1. You decided to make muffins for breakfast and found yourself putting 3 dozen extra muffins you made into ziplock bags for breakfasts after baby arrives.
3. You've washed and dried and folded and put away every last piece of clothing your family owns except what's on their backs and packed suitcases for everyone for while mama's busy pushing the new baby out. You even hauled them out to the newly cleaned van and have them "just so" in the trunk for quick drop off of kids. Then you re-vacuumed because your 3 yr old got into the van while you were putting the suitcases in and left a foot print.

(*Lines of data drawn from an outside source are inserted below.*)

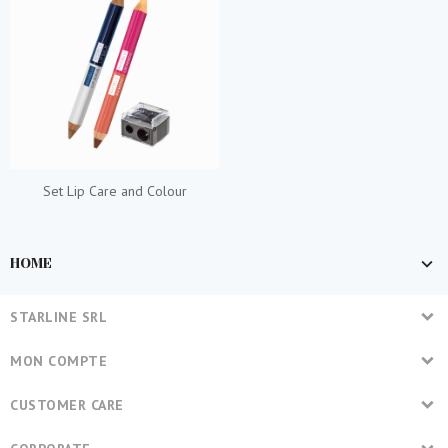
Set Lip Care and Colour
HOME
STARLINE SRL
MON COMPTE
CUSTOMER CARE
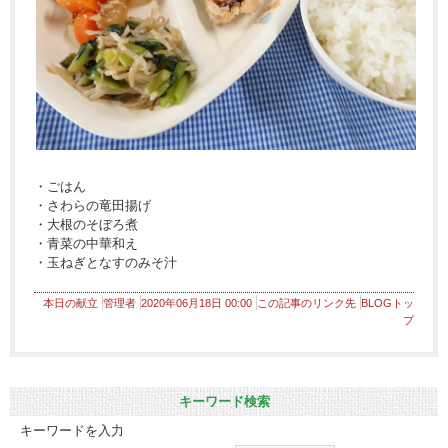
・ごはん
・さわらの竜田揚げ
・大根のそぼろ煮
・青菜の中華和え
・玉ねぎとなすのみそ汁
本日の献立
管理者
2020年06月18日 00:00
この記事のリンク先
BLOGトッ
プ
キーワード検索
キーワードを入力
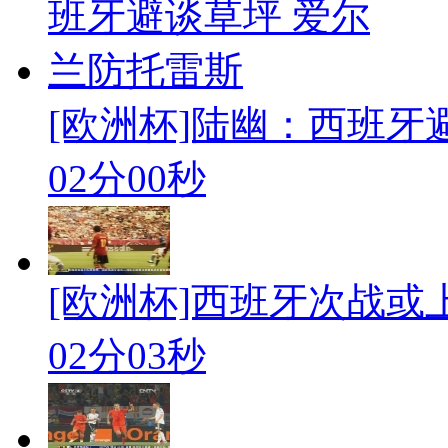
[欧洲杯]陆幽：西班牙
02分00秒
[欧洲杯]西班牙次战或
02分03秒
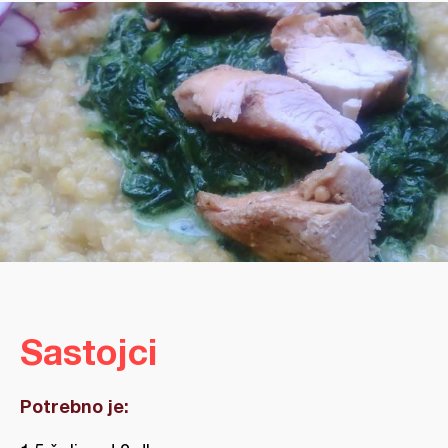
Sastojci
Potrebno je:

3. You went down to the basement storage room to put away a donated winter coat that won't fit anyone this season and came out an hour later to a completely rearranged, re-inventoried, re-stacked, and reorganized room.
4. You fed your family salad, crackers, cheese, and deli meat for lunch because you were too busy putting away 4 lbs of meat loaf, a large ziplock bag of meatballs in spaghetti sauce, and a large ziplock bag of sloppy joe meat that you have whipped up for meals after baby's arrival.
5. Your husband hides in the living room when he comes home for lunch and the kids are playing downstairs with no hint of even asking for food because that vacuum found its way to your hands again and you're beating the kitchen floor into submission.
And the final way to know if your nesting:
Your husband says, "I can tell you're at the end of your pregnancy because you're going nuts. I mean, going nuts CLEANING." Nice recovery dear.

Now I think it's time for an entirely new kind of nesting all together.
5 comments:
You blow my mind. Well done.
You're too kind. I always feel like the reason I have to nest is because I don't do nuts enough keeping things clean and orderly the rest of my life.
You should see my big sister. now SHE'S nuts. ;D Seriously, she makes my work look like a pathetic attempt by a toddler to "help". Her towel closet looks like something out of a Martha Stewart magazine...even when she's NOT pregnant...and I'm pretty sure her pantry is alphabetized. Yea, this is the one with 10 kids.
*go nuts enough
Mysterious people like your sister fascinate me.
I did the nesting described above about 3 times before the baby finally came. By the 3rd round I was kind of tired of it...and finally went into labor after holding a garage sale (these babies don't come out unless I really do something crazy, like move or have a garage sale. Staying up all night cleaning doesn't work.)
:D
The closest I ever get to nesting is when I think about building a fort out of couch cushions.